### [To do]
Transcribe word for word the part of the passage about the Gallipoli memorial trail in Maryborough starting with "Anger and admiration, pride" and going on through "in his footsteps.".

### [Quoted passage]
A statue of Maryborough’s Duncan Chapman, the first Allied soldier to step ashore at Gallipoli in 1915, was the catalyst for the Gallipoli to Armistice memorial tracing the journey of the original Anzacs. The Chapman statue is now the focal point at the start of the trail in Maryborough's Queens Park, a place where hearts are tugged as the Great War story unfolds. Words, written and spoken, merge with images and the echoing footfall of marching soldiers, putting raw personal perspective into the historical frame. Here visitors can download the QR smart phone app and link to illuminating vignettes for an enriched experience.

Ahead on the trail is the symbolic recreation at the landing scene: crafted ironbark bows of the first three boats to land at Anzac Cove. Words of the 9th Battalion soldiers who stepped ashore float in the air. Footsteps lead from the first boat to the statue of Duncan Chapman, revolver drawn as he peers at unexpected towering cliffs ahead.

Anger and admiration, pride and humility are stirred in stories on panels within the stylised cliffs of Gallipoli, on the Western Front march and on the path to pitiless Pozieres, ending in a bitter-sweet homecoming after the Armistice. Sixtythousand Australians and 11,600 New Zealanders did not return.

Stones from Anzac Cove are embedded in front of Lt Chapman and sand inlaid in his footsteps.

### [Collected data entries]
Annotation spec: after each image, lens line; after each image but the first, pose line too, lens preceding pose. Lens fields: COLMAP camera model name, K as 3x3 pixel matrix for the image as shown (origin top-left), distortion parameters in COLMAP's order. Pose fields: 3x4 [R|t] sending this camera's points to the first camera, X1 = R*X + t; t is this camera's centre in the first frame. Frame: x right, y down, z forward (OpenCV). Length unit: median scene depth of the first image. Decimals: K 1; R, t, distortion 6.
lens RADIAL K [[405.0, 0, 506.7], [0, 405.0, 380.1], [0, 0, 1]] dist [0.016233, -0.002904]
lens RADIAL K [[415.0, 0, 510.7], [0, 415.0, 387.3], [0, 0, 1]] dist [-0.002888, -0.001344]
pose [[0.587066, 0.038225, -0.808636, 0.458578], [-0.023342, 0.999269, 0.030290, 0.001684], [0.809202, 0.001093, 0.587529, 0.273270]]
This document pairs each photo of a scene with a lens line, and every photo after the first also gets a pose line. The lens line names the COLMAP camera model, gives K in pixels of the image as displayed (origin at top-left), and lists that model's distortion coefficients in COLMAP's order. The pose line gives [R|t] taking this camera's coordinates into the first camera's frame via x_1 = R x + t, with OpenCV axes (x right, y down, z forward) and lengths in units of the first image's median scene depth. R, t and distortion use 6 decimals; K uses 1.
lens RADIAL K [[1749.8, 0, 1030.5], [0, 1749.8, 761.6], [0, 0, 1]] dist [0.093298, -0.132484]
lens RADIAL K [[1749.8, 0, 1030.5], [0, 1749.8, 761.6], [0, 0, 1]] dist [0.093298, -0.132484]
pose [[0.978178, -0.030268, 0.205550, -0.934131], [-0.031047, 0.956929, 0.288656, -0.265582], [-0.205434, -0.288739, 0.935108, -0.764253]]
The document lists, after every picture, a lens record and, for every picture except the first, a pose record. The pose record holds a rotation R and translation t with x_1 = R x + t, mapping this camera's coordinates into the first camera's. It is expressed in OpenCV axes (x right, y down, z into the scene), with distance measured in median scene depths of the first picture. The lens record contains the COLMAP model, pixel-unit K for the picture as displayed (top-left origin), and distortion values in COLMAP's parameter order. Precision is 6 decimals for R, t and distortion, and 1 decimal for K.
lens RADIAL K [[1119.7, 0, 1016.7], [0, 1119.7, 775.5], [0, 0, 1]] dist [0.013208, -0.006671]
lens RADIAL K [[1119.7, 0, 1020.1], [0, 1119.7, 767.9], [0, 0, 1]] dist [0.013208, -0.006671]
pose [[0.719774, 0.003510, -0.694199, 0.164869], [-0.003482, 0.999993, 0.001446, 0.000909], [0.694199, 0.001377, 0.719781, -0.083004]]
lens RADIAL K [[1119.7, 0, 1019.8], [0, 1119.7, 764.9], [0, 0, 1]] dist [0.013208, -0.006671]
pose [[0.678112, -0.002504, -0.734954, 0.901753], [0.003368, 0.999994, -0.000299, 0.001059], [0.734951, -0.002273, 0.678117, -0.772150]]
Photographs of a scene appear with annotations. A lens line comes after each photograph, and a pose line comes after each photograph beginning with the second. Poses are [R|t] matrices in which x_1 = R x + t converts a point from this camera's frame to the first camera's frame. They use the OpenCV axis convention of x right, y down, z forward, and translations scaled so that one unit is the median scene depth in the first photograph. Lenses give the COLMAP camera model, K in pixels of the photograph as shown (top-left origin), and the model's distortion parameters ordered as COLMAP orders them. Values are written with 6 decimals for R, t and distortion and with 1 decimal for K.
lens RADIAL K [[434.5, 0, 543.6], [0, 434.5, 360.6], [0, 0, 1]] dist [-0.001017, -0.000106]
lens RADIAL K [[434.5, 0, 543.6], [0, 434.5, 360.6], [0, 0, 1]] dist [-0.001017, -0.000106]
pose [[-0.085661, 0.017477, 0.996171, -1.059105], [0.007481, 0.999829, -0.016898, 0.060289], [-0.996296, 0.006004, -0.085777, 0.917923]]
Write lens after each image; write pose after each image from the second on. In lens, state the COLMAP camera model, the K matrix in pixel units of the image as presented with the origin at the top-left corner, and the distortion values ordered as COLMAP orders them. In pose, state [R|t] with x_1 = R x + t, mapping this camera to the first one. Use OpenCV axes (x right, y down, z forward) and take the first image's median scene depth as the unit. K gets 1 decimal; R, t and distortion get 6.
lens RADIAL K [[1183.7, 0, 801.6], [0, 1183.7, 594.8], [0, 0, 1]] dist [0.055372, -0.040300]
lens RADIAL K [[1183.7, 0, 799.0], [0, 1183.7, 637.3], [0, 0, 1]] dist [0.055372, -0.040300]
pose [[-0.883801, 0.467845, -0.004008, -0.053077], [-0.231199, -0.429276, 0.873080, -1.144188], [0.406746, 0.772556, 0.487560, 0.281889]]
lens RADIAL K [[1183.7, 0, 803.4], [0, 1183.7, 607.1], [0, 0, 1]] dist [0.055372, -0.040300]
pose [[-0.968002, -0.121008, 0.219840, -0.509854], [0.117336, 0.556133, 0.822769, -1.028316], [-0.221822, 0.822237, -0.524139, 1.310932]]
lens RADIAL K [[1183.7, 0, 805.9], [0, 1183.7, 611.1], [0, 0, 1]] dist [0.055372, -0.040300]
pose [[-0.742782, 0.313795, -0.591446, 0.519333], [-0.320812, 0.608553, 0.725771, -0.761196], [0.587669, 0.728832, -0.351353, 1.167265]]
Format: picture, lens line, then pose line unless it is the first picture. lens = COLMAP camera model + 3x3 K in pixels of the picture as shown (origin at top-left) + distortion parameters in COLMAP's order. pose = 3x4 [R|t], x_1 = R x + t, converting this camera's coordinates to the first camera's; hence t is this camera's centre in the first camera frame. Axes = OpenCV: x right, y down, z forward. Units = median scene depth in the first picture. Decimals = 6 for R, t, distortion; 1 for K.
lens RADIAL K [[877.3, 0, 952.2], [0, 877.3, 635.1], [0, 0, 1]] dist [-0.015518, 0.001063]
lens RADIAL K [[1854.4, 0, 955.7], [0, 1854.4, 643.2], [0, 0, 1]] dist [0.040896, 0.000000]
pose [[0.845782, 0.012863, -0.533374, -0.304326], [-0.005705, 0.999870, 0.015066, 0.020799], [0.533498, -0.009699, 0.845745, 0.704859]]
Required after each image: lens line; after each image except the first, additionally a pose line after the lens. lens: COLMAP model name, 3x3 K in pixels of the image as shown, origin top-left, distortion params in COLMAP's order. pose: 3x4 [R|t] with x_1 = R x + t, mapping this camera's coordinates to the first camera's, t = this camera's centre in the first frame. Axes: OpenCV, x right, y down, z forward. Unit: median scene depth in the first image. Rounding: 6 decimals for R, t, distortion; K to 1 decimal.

### [Result]
Anger and admiration, pride and humility are stirred in stories on panels within the stylised cliffs of Gallipoli, on the Western Front march and on the path to pitiless Pozieres, ending in a bitter-sweet homecoming after the Armistice. Sixtythousand Australians and 11,600 New Zealanders did not return.

Stones from Anzac Cove are embedded in front of Lt Chapman and sand inlaid in his footsteps.